Levelised Cost of Dynamic Green Hydrogen Production: A Case Study for Australia's Hydrogen Hubs
Abstract
This study evaluates the levelised cost of hydrogen (LCOH) dynamically produced using the two dominant electrolysis technologies, directly connected to wind turbines or photovoltaic (PV) panels in regions of Australia designated as hydrogen hubs. Hourly data are utilised to size the components required to meet the hydrogen demand. The dynamic efficiency of each electrolysis technology, as a function of input power, along with its operating characteristics and overload capacity are employed to estimate flexible hydrogen production. A sensitivity analysis is then conducted to capture the behaviour of the LCOH in response to inherent uncertainty in critical financial and technical factors. Additionally, the study investigates the trade-offs between carbon cost and lifecycle emissions of green hydrogen.

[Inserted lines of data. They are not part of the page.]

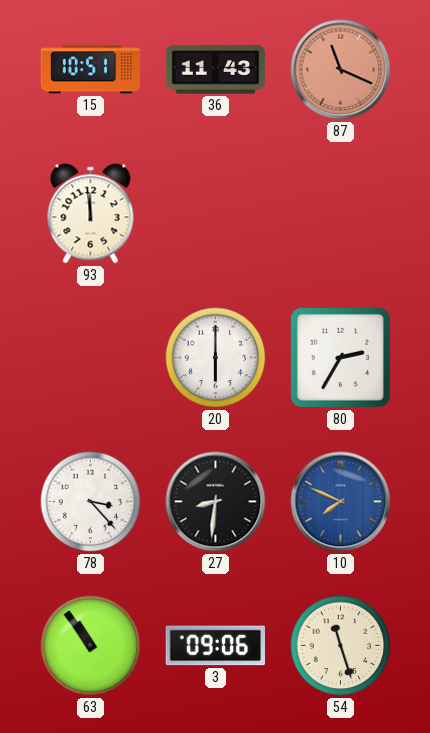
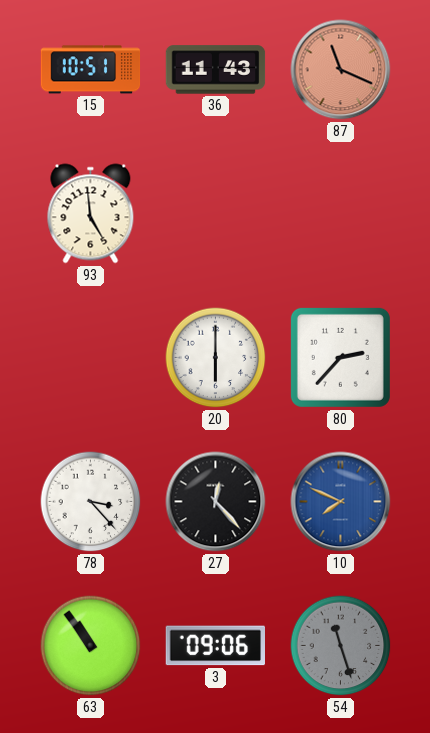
93: 11:59 -> 4:59
80: 2:35 -> 2:37
27: 8:31 -> 12:23
54 dial: cream -> grey
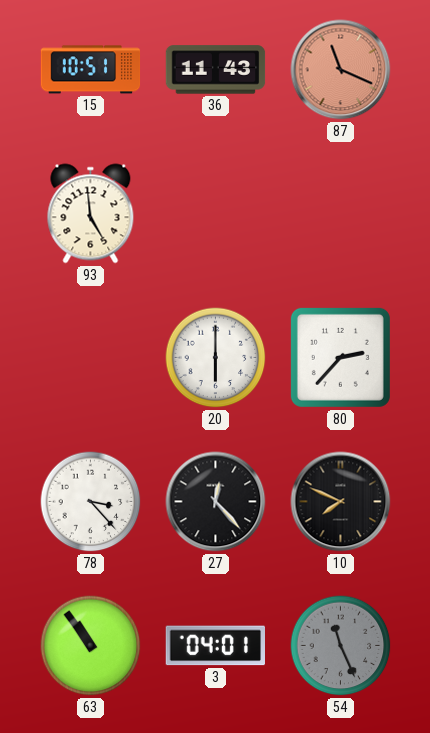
10 dial: blue -> black
3: 09:06 -> 04:01
54: 11:27 -> 11:26
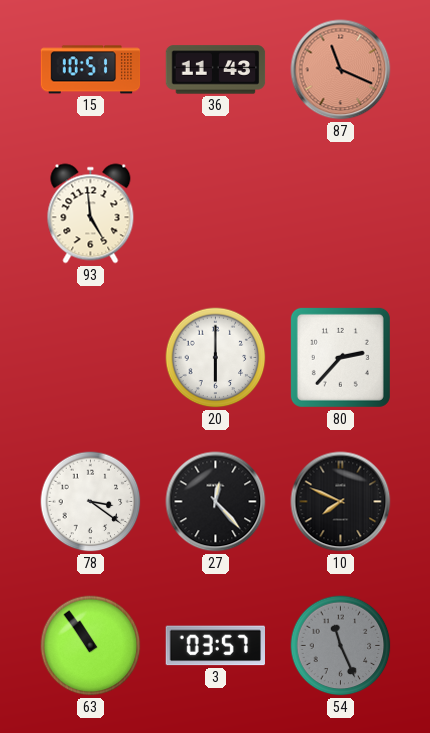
78: 3:23 -> 3:21
3: 04:01 -> 03:57
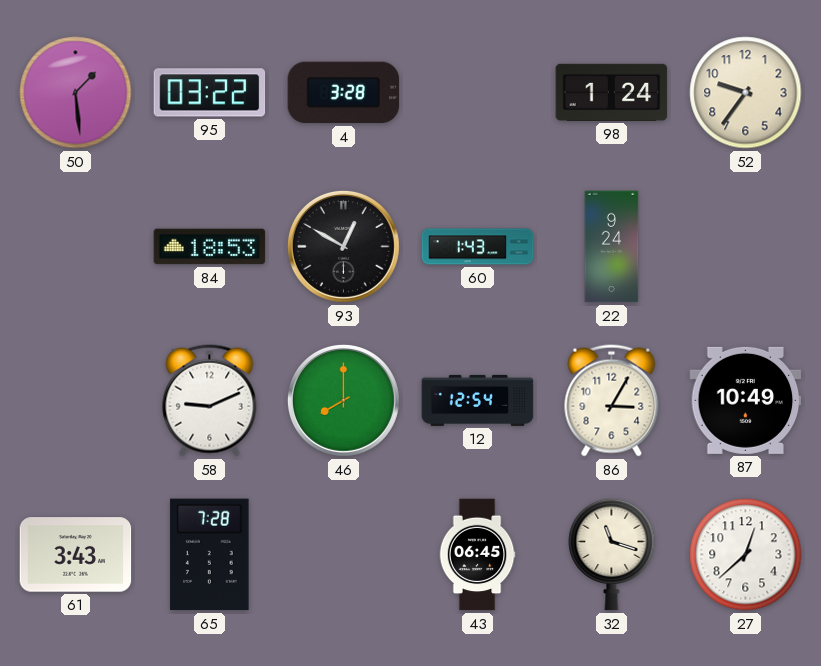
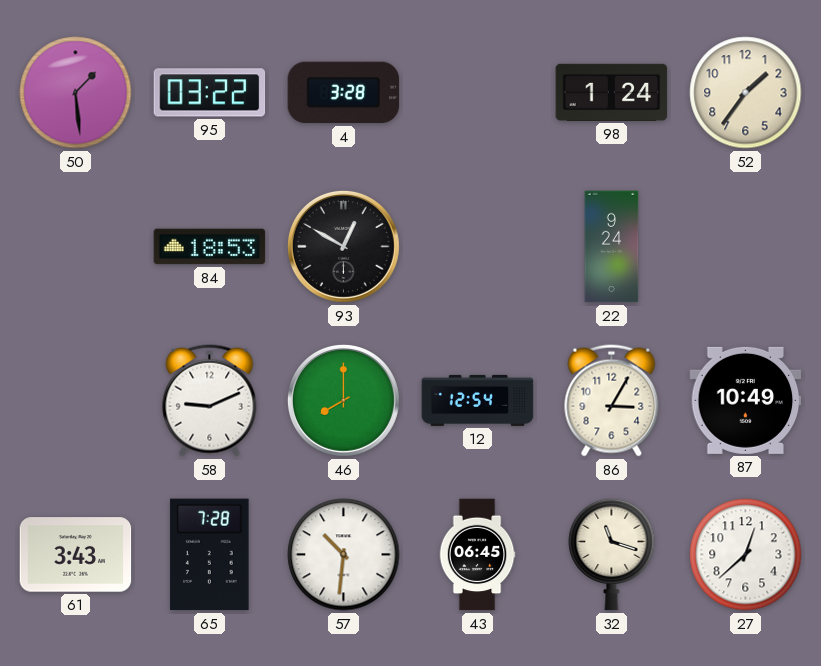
52: 9:36 -> 1:36
60: 1:43 -> none
57: none -> 10:31
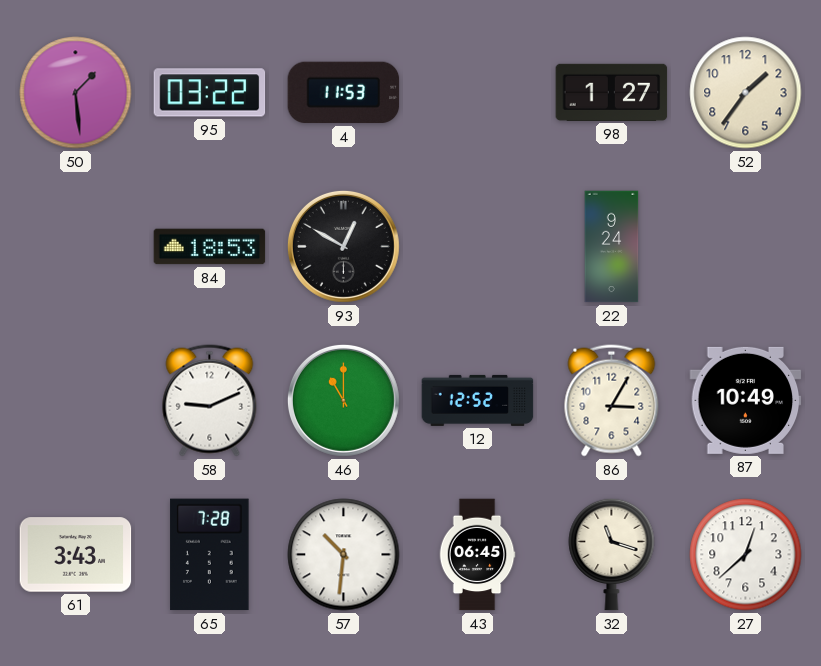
4: 3:28 -> 11:53
98: 1:24 -> 1:27
46: 8:00 -> 11:00
12: 12:54 -> 12:52
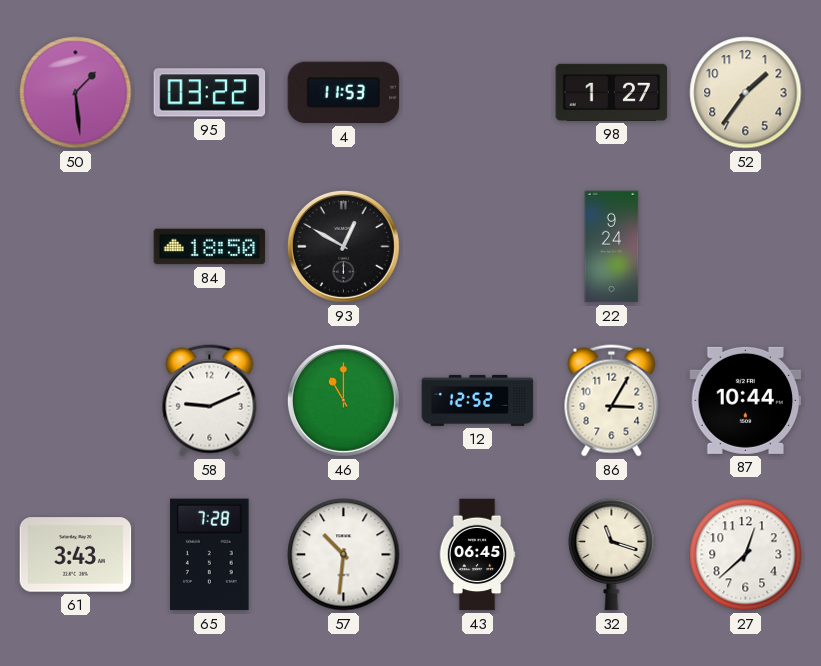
84: 18:53 -> 18:50
87: 10:49 -> 10:44
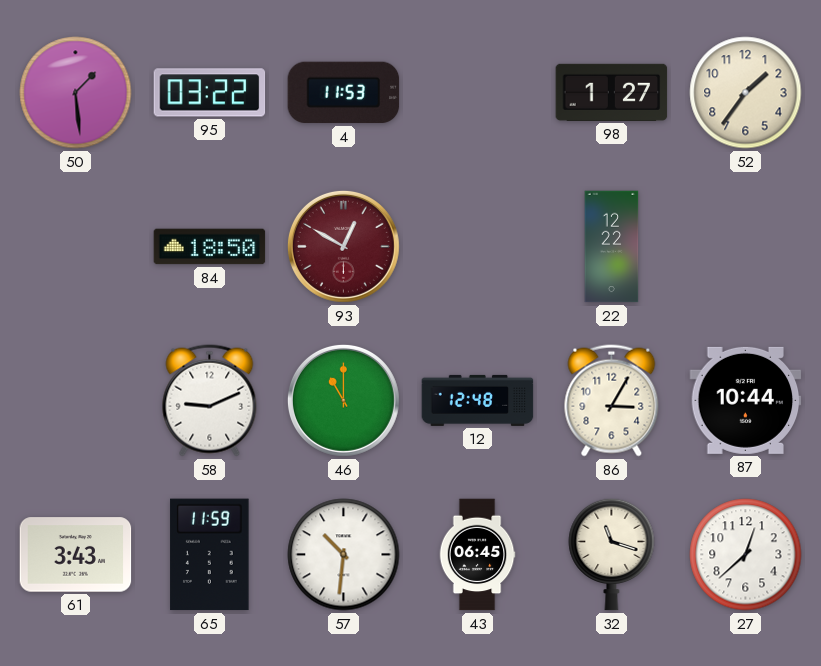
93 dial: black -> burgundy
22: 9:24 -> 12:22
12: 12:52 -> 12:48
65: 7:28 -> 11:59
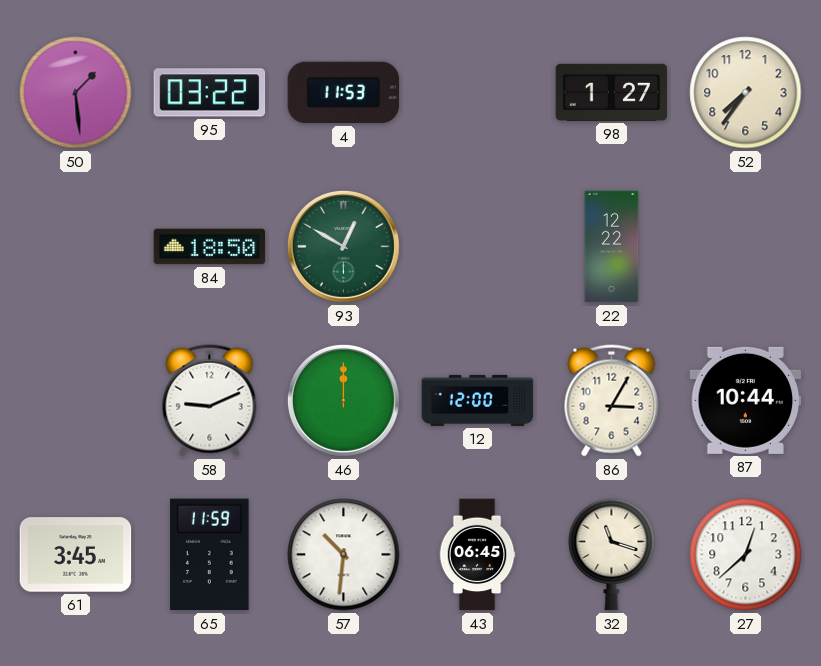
52: 1:36 -> 7:36
93 dial: burgundy -> green
46: 11:00 -> 12:00
12: 12:48 -> 12:00
61: 3:43 -> 3:45
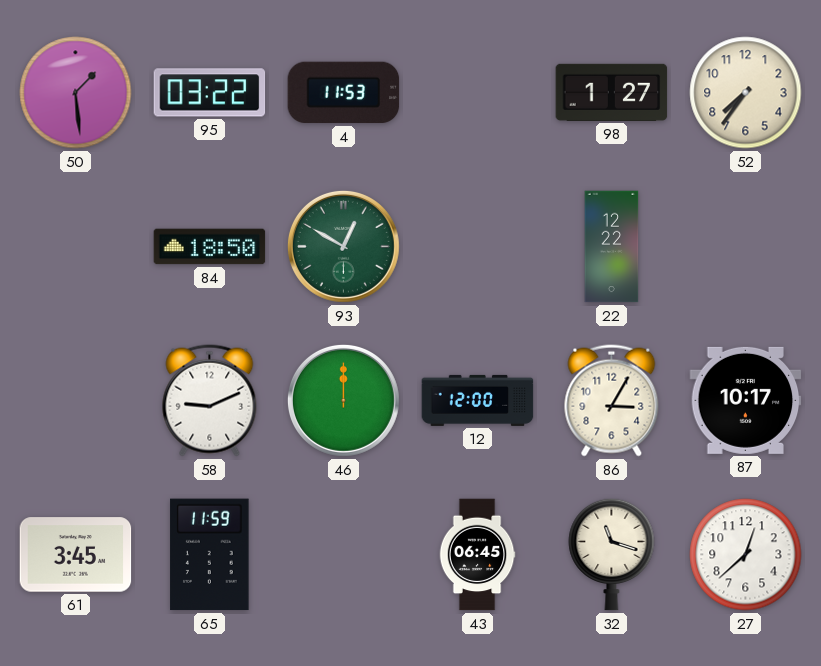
87: 10:44 -> 10:17
57: 10:31 -> none
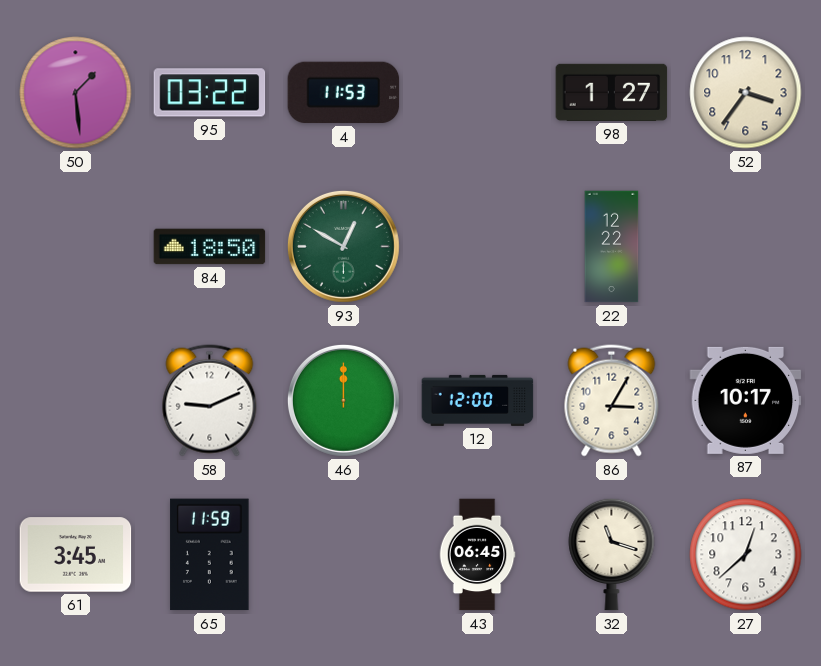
52: 7:36 -> 3:36
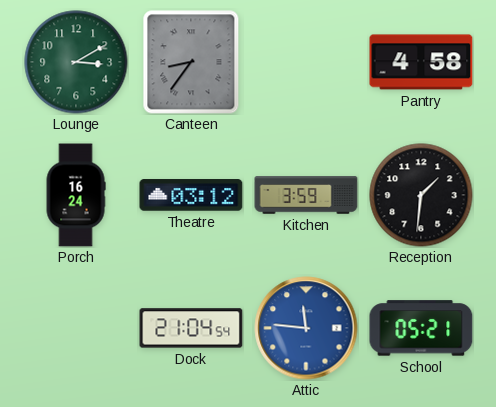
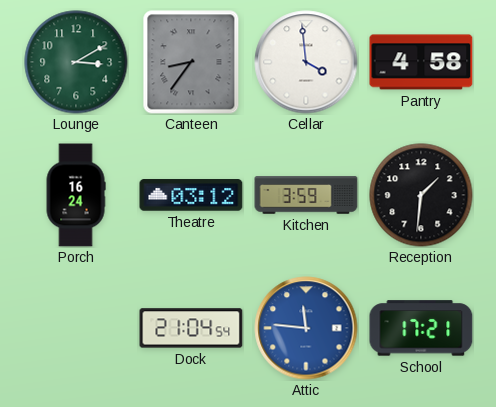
Cellar: none -> 3:59
School: 05:21 -> 17:21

This approach is applied to ascertain the impact of internalising environmental costs on the cost-competitiveness of green hydrogen compared to grey hydrogen. The economic modelling is developed based on the Association for the Advancement of Cost Engineering (AACE) guidelines. The findings indicate that scale-up is key to reducing the LCOH by a meaningful amount. However, scale-up alone is insufficient to reach the target value of AUD 3 (USD 2), except for PV-based plant in the Pilbara region. Lowered financial costs from scale-up can make the target value achievable for PV-based plants in Gladstone and Townsville, and for wind-based plants in the Eyre Peninsula and Pilbara regions. For other hubs, a lower electricity cost is required, as it accounts for the largest portion of the LCOH.